The use of airborne radar reflectometry to characterize near-surface snow/firn stratigraphy on Devon Ice Cap, Canadian Arctic: A path to identifying refrozen melt layers

Abstract:

Under present warming conditions, summer surface melt has been observed to intensify and shift towards higher elevations in the accumulation zones of Canadian Arctic ice caps. Consequently, more meltwater percolates into the near surface snow and firn, and refreezes as ice layers. This process can lead to a significant increase in firn densification rates. Knowledge of spatiotemporal variations of the near-surface firn density, especially the distribution of ice layer formation is of great importance when assessing mass change estimates from repeat altimetry measurements.

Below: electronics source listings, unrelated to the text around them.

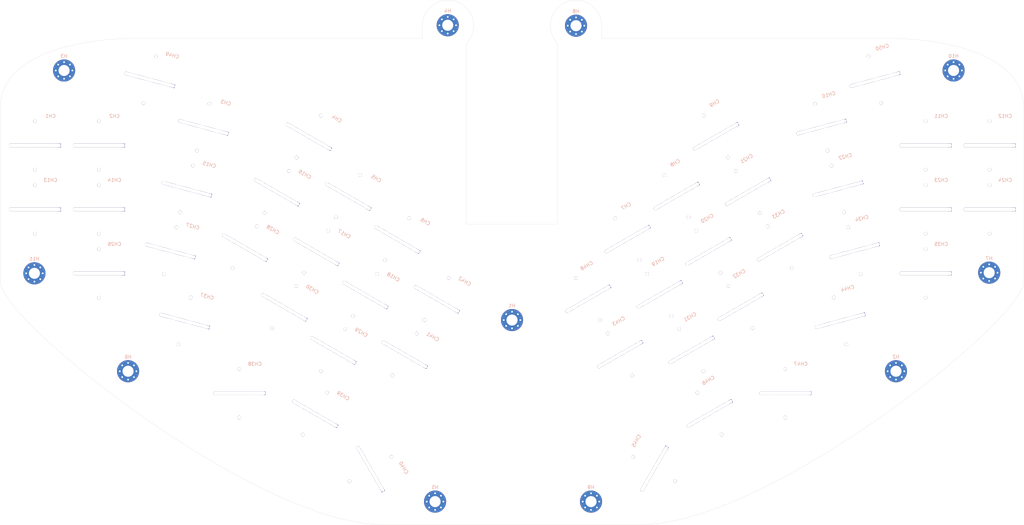
<source format=kicad_pcb>
(kicad_pcb
	(version 20241229)
	(generator "pcbnew")
	(generator_version "9.0")
	(general
		(thickness 1.6)
		(legacy_teardrops no)
	)
	(paper "A3")
	(layers
		(0 "F.Cu" signal)
		(2 "B.Cu" signal)
		(9 "F.Adhes" user "F.Adhesive")
		(11 "B.Adhes" user "B.Adhesive")
		(13 "F.Paste" user)
		(15 "B.Paste" user)
		(5 "F.SilkS" user "F.Silkscreen")
		(7 "B.SilkS" user "B.Silkscreen")
		(1 "F.Mask" user)
		(3 "B.Mask" user)
		(17 "Dwgs.User" user "User.Drawings")
		(19 "Cmts.User" user "User.Comments")
		(21 "Eco1.User" user "User.Eco1")
		(23 "Eco2.User" user "User.Eco2")
		(25 "Edge.Cuts" user)
		(27 "Margin" user)
		(31 "F.CrtYd" user "F.Courtyard")
		(29 "B.CrtYd" user "B.Courtyard")
		(35 "F.Fab" user)
		(33 "B.Fab" user)
		(39 "User.1" user)
		(41 "User.2" user)
		(43 "User.3" user)
		(45 "User.4" user)
	)
	(setup
		(pad_to_mask_clearance 0)
		(allow_soldermask_bridges_in_footprints no)
		(tenting front back)
		(pcbplotparams
			(layerselection 0x00000000_00000000_55555555_5755f5ff)
			(plot_on_all_layers_selection 0x00000000_00000000_00000000_00000000)
			(disableapertmacros no)
			(usegerberextensions no)
			(usegerberattributes yes)
			(usegerberadvancedattributes yes)
			(creategerberjobfile yes)
			(dashed_line_dash_ratio 12.000000)
			(dashed_line_gap_ratio 3.000000)
			(svgprecision 4)
			(plotframeref no)
			(mode 1)
			(useauxorigin no)
			(hpglpennumber 1)
			(hpglpenspeed 20)
			(hpglpendiameter 15.000000)
			(pdf_front_fp_property_popups yes)
			(pdf_back_fp_property_popups yes)
			(pdf_metadata yes)
			(pdf_single_document no)
			(dxfpolygonmode yes)
			(dxfimperialunits yes)
			(dxfusepcbnewfont yes)
			(psnegative no)
			(psa4output no)
			(plot_black_and_white yes)
			(sketchpadsonfab no)
			(plotpadnumbers no)
			(hidednponfab no)
			(sketchdnponfab yes)
			(crossoutdnponfab yes)
			(subtractmaskfromsilk no)
			(outputformat 1)
			(mirror no)
			(drillshape 1)
			(scaleselection 1)
			(outputdirectory "")
		)
	)
	(net 0 "")
	(footprint "packed_switches_library:SW_KS33_hole" (layer "B.Cu") (at 326.889525 71.122028 -165))
	(footprint "packed_switches_library:SW_KS33_hole" (layer "B.Cu") (at 190.933849 150.546886 150))
	(footprint "packed_switches_library:SW_KS33_hole" (layer "B.Cu") (at 269.523259 104.810387 -150))
	(footprint "packed_switches_library:SW_KS33_hole" (layer "B.Cu") (at 263.074952 183.66306 -120))
	(footprint "packed_switches_library:SW_KS33_hole" (layer "B.Cu") (at 200.183849 134.525416 150))
	(footprint "packed_switches_library:SW_KS33_hole" (layer "B.Cu") (at 165.042746 167.641591 150))
	(footprint "packed_switches_library:SW_KS33_hole" (layer "B.Cu") (at 360.069168 90.124988 180))
	(footprint "packed_switches_library:SW_KS33_hole" (layer "B.Cu") (at 163.219439 87.549654 150))
	(footprint "MountingHole:MountingHole_3.2mm_M3_Pad_Via" (layer "B.Cu") (at 199.756761 193.087873 180))
	(footprint "packed_switches_library:SW_KS33_hole" (layer "B.Cu") (at 290.169729 103.571122 -150))
	(footprint "packed_switches_library:SW_KS33_hole" (layer "B.Cu") (at 278.773259 120.831857 -150))
	(footprint "packed_switches_library:SW_KS33_hole" (layer "B.Cu") (at 102.57 90.124989 180))
	(footprint "packed_switches_library:SW_KS33_hole" (layer "B.Cu") (at 132.725195 84.844995 165))
	(footprint "packed_switches_library:SW_KS33_hole" (layer "B.Cu") (at 341.569168 90.124988 180))
	(footprint "MountingHole:MountingHole_3.2mm_M3_Pad_Via" (layer "B.Cu") (at 349.65 68.45 180))
	(footprint "MountingHole:MountingHole_3.2mm_M3_Pad_Via" (layer "B.Cu") (at 240.5 55.5 180))
	(footprint "packed_switches_library:SW_KS33_hole" (layer "B.Cu") (at 299.419729 119.592591 -150))
	(footprint "packed_switches_library:SW_KS33_hole" (layer "B.Cu") (at 311.413973 84.844994 -165))
	(footprint "packed_switches_library:SW_KS33_hole" (layer "B.Cu") (at 174.615909 104.810387 150))
	(footprint "packed_switches_library:SW_KS33_hole" (layer "B.Cu") (at 179.537379 133.286151 150))
	(footprint "packed_switches_library:SW_KS33_hole" (layer "B.Cu") (at 84.07 108.624989 180))
	(footprint "packed_switches_library:SW_KS33_hole" (layer "B.Cu") (at 316.843616 140.847954 -165))
	(footprint "packed_switches_library:SW_KS33_hole" (layer "B.Cu") (at 84.07 90.124989 180))
	(footprint "MountingHole:MountingHole_3.2mm_M3_Pad_Via" (layer "B.Cu") (at 203.41184 55.377882 180))
	(footprint "packed_switches_library:SW_KS33_hole" (layer "B.Cu") (at 273.851789 149.30762 -150))
	(footprint "MountingHole:MountingHole_3.2mm_M3_Pad_Via" (layer "B.Cu") (at 83.919903 127.087791 180))
	(footprint "packed_switches_library:SW_KS33_hole" (layer "B.Cu") (at 288.023259 136.853326 -150))
	(footprint "packed_switches_library:SW_KS33_hole" (layer "B.Cu") (at 316.202125 102.714622 -165))
	(footprint "packed_switches_library:SW_KS33_hole" (layer "B.Cu") (at 117.249643 71.122029 165))
	(footprint "packed_switches_library:SW_KS33_hole"
		(layer "B.Cu")
		(uuid "913dc310-8f76-4a7b-af97-a9cbb09238e9")
		(at 170.287379 149.307621 150)
		(descr "Hotswap footprint for Gateron KS33 switches")
		(property "Reference" "CH29"
			(at -4.5 8.5 330)
			(layer "B.SilkS")
			(uuid "eede49a8-1feb-412f-b8c3-4401a2453461")
			(effects
				(font
					(size 1 1)
					(thickness 0.15)
				)
				(justify mirror)
			)
		)
		(property "Value" "KS33_SW_HS"
			(at 0 0 330)
			(layer "B.Fab")
			(hide yes)
			(uuid "bb8914c2-85d6-41f0-9b2c-c4fdfab57ed5")
			(effects
				(font
					(size 1 1)
					(thickness 0.15)
				)
				(justify mirror)
			)
		)
		(property "Datasheet" "~"
			(at 0 0 330)
			(layer "B.Fab")
			(hide yes)
			(uuid "cd05e519-0369-41e3-92ae-8026580ac2f6")
			(effects
				(font
					(size 1.27 1.27)
					(thickness 0.15)
				)
				(justify mirror)
			)
		)
		(property "Description" "Push button switch, normally open, two pins, 45° tilted"
			(at 0 0 330)
			(layer "B.Fab")
			(hide yes)
			(uuid "40d21cf6-d795-4623-b30d-7da6692d321a")
			(effects
				(font
					(size 1.27 1.27)
					(thickness 0.15)
				)
				(justify mirror)
			)
		)
		(path "/19750022-7cfc-47b2-9079-1ce83e96bc8b")
		(sheetname "/")
		(sheetfile "protomonopcb.kicad_sch")
		(attr smd)
		(fp_poly
			(pts
				(xy -9.25 9.25) (xy 9.25 9.25) (xy 9.25 -9.25) (xy -9.25 -9.25)
			)
			(stroke
				(width 0.1)
				(type solid)
			)
			(fill n
... [202360 chars truncated]
</source>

Here, we present an approach for characterizing the near-surface firn stratigraphy and determining the spatial distribution of refrozen melt layers on Devon Ice Cap, using the surface echo from airborne radio-echo sounding (RES) measurements. The RES surface echo is affected by the upper few meters of snow/firn/ice and thus contains information about the near-surface properties. More specifically, the radar surface return is a combination of a coherent (Pc) and a scattering signal component (Pn). Pc is related to the dielectric constant of the probed surface, whereas Pn is related to the near surface roughness. Hence, different near-surface snow/firn properties can be investigated by analyzing the signal components Pc and Pn and their spatial variability. The Radar Statistical Reconnaissance (RSR) methodology [1] allows the extraction of Pc and Pn from the surface radar return, which then can be used to compute near-surface roughness and firn density estimates. We apply the RSR method to RES data collected on Devon Ice Cap and determine Pc and Pn values. We then compare the results to ground based RES measurements and shallow firn cores (~11 m deep) collected along the airborne RES flight lines. This comparison shows that variations in the scattering coefficient Pn correlate to changes in the pattern of near-surface firn stratigraphy revealed by the ground based RES data and firn cores. Based on these results, we establish an interpretation scheme for RSR results over ice caps and glaciers with complex melting and refreezing firn stratigraphy, which offers a new and fast way of studying the near-surface firn properties, especially to identify refrozen ice layers.

[1] Grima, C. et al. 2013, Planetary and Space Science.